## INSTRUCTION
Count the lines in the rows below that contain the word "displayed". Reply with the number alone.

Chart analysis data
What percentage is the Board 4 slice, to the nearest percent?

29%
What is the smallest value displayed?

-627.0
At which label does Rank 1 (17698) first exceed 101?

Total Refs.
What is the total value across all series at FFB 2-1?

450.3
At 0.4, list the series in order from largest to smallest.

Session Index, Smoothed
---
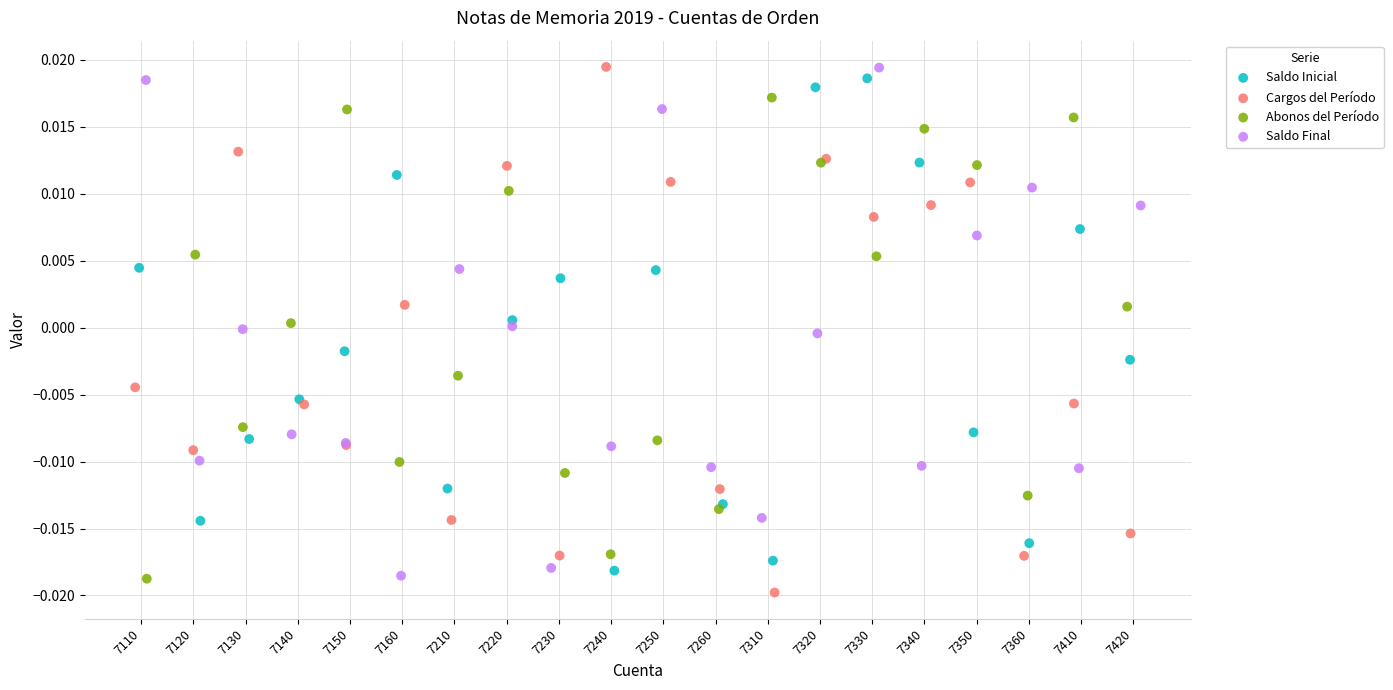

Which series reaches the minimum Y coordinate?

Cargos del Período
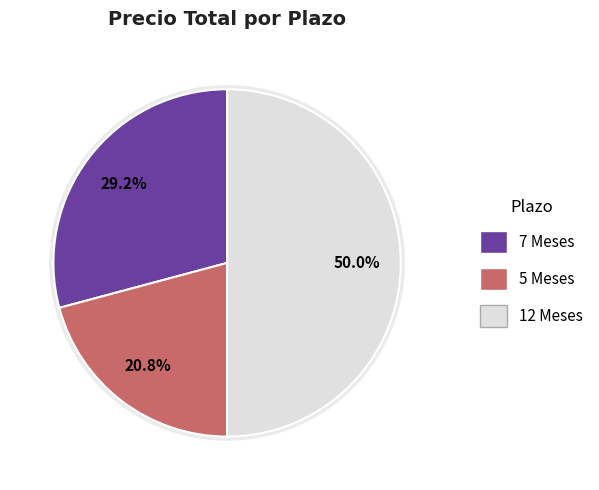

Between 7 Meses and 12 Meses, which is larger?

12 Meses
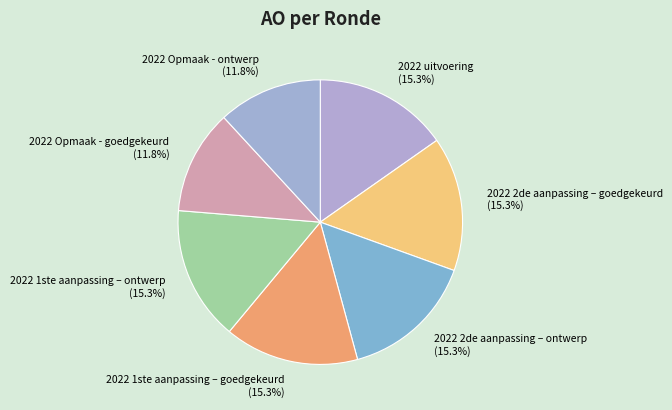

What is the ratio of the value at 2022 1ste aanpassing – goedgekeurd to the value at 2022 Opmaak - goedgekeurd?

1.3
--
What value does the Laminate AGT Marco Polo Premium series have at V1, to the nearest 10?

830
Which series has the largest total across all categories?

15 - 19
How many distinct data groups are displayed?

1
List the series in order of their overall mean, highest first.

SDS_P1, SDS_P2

## OUTPUT OF THE EXERCISE
2